SLUKA, Cautionary Yell
- Jonathan Widran
- Nov 5, 2024
- 2 min read
It’s perfect that singer, songwriter and multi-instrumentalist Christopher Sluka launches his latest Sluka album Cautionary Yell with the funky and hypnotic, sonically dense and intense tune “When the Genie’s Out." Because though this is his 14th release in a career that goes back a quarter century, it’s possible some folks who should have been aware of his quirky innovative musical energy, they’re now just getting wind. He kinda explains it in the snappy opening lines of his bio – he’s big in Japan. And then Europe.
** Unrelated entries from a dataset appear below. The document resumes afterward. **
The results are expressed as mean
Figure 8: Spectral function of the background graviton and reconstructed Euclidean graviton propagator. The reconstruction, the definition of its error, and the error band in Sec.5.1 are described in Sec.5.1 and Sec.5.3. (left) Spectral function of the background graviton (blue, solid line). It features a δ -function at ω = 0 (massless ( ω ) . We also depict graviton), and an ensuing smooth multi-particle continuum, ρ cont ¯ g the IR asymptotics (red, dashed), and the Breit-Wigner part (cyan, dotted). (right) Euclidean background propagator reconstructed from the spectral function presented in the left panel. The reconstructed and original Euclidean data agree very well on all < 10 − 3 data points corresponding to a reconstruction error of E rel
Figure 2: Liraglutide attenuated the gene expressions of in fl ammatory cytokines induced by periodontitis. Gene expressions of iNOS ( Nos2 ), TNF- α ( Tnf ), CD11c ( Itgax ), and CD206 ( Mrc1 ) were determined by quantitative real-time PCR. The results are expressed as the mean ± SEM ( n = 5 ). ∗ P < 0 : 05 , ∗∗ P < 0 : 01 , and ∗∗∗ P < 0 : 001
The term Renaissance Man is kinda cliché but it also fits. Beyond his musical impact, which includes being owner of his indie label, he’s owned several coffee shops in San Diego (which he used as showcase places to try out his music) and then opened a flight school and learned to fly. He and his fellow pilot, bass player Anna Eppink drove the thunder on Ready to Connect (2019) and blaze the trail again here with a fiery new waensemble and the ever-poppin’ production of Grammy winning producer Alan Sanderson, who’s worked his sonic magic for legends like the Rolling Stones, Elton John and Fleetwood Mac and for later icons who emerged in the 90s like Weezer, Fiona Apple and Elliot Smith.
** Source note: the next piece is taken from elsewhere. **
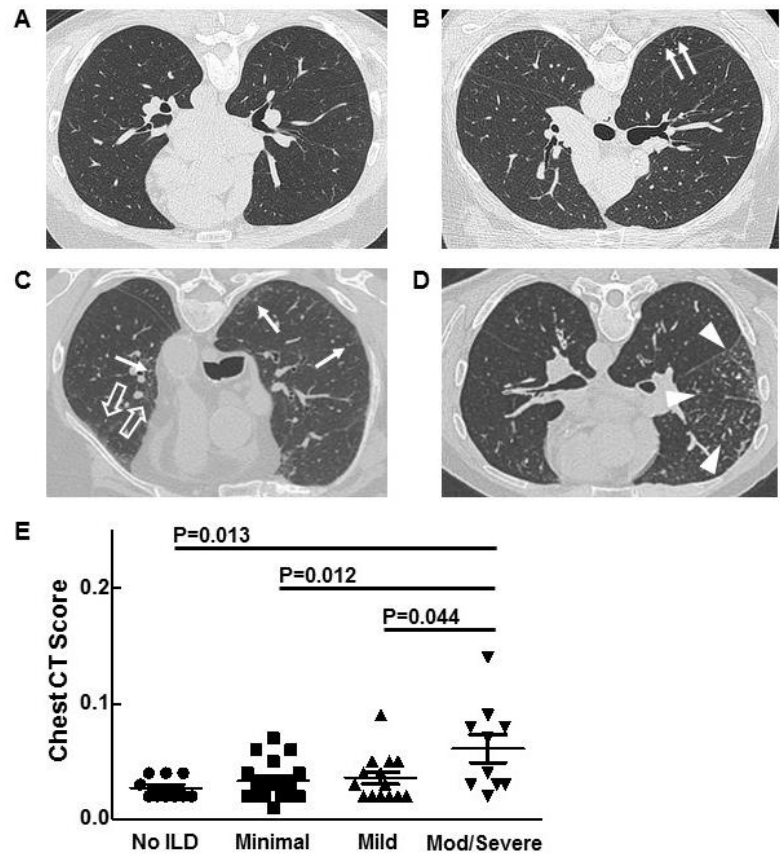
Figure 1. Representative high-resolution chest-computed tomography scan images from patients with Erdheim–Chester disease (ECD) and no interstitial lung disease (ILD) ( A ), minimal ILD with subpleural reticulations (arrows) ( B ), mild ILD with reticular ground-glass opacification (open arrow) ( C ), and moderate (mod) ILD with reticular nodular opacity (arrow heads) ( D ), are shown. Chest-computed tomography scan scores for patients with ECD and varying severity of ILD are displayed ( E ). Table 1. Clinical Characteristics of Patients with Erdheim–Chester Disease.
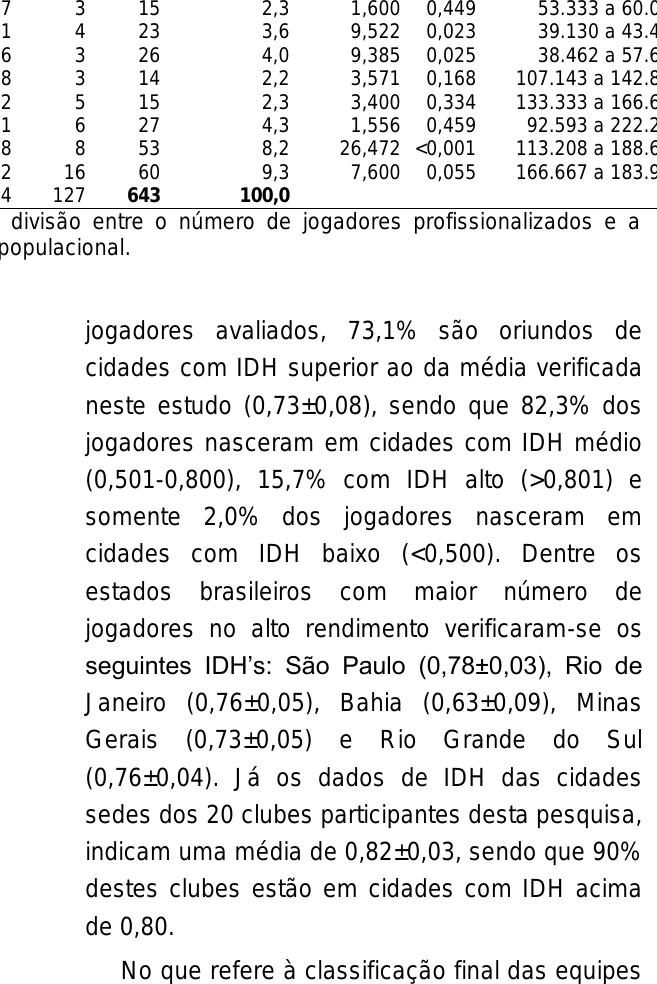
*As chances de ascensão foram calculadas por uma divisão entre o número de jogadores profissionalizados e a população mínima e máxima contida em cada intervalo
Sanderson knows a hipster “Sunset Screamer” when he hears one and helps Sluka fuse his established modern prog rock vibe with a new wave intensity on the album’s second lead single. The song chosen for the third, the raucous power ballad “Saving It All,” powerfully tests the harmonic limits of Sluka’s voice and is clearly the emotional centerpiece.
Before hitting that crescendo, Sluka eases into easy swinging jazz/pop territory for one of the Cautionary Yell’s most infectious and vocally charming tracks “My Own Reasons” and draws on a flying metaphor for “Wave Goodbye and Fly Away,” soaring with breathtaking orchestral grandeur with punchy strings and the gorgeous cello of Erdis Maxhelaku. Thematically, Sluka captures our socio-political zeitgeist perfectly with the album title and its array of tunes by, as he says, “desperately trying to be optimistic in the face of impending doom.”
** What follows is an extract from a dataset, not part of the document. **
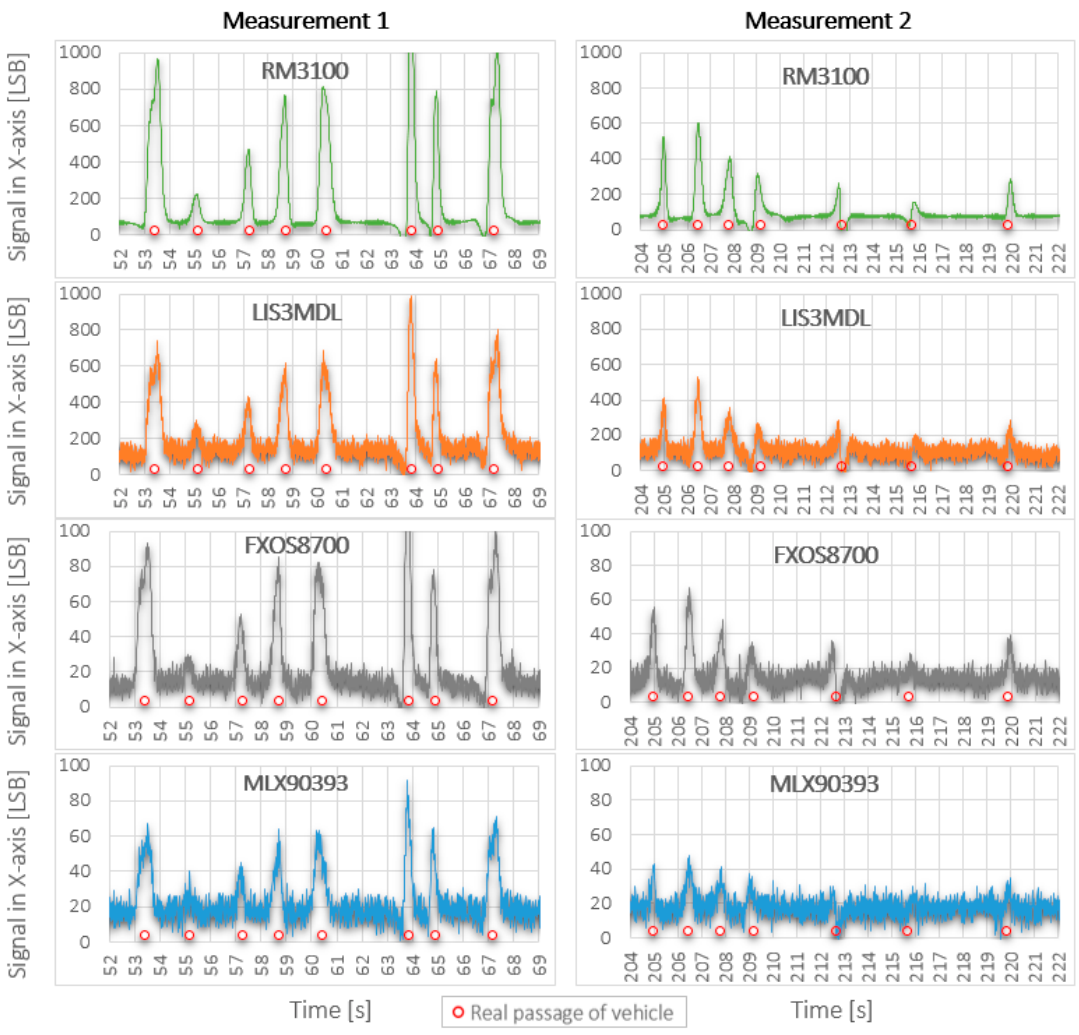
Figure 5. Comparison of recorded data by all sensors during both test measurements.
The album title itself is about hoping to remain calm while facing the horrors of the world. In the midst of all the coolness and (still melodically compelling) chaos, the singer offers the bold assurance that “I Am…Okay,” a tune whose chords may remind some of Alice Cooper’s “Only Women Bleed” and serves to inspire us listeners to realize that the world is a tough place, where loss is certain (“Gone Our Treasures”) but we can always seek and find solace in the things that are sacred to us.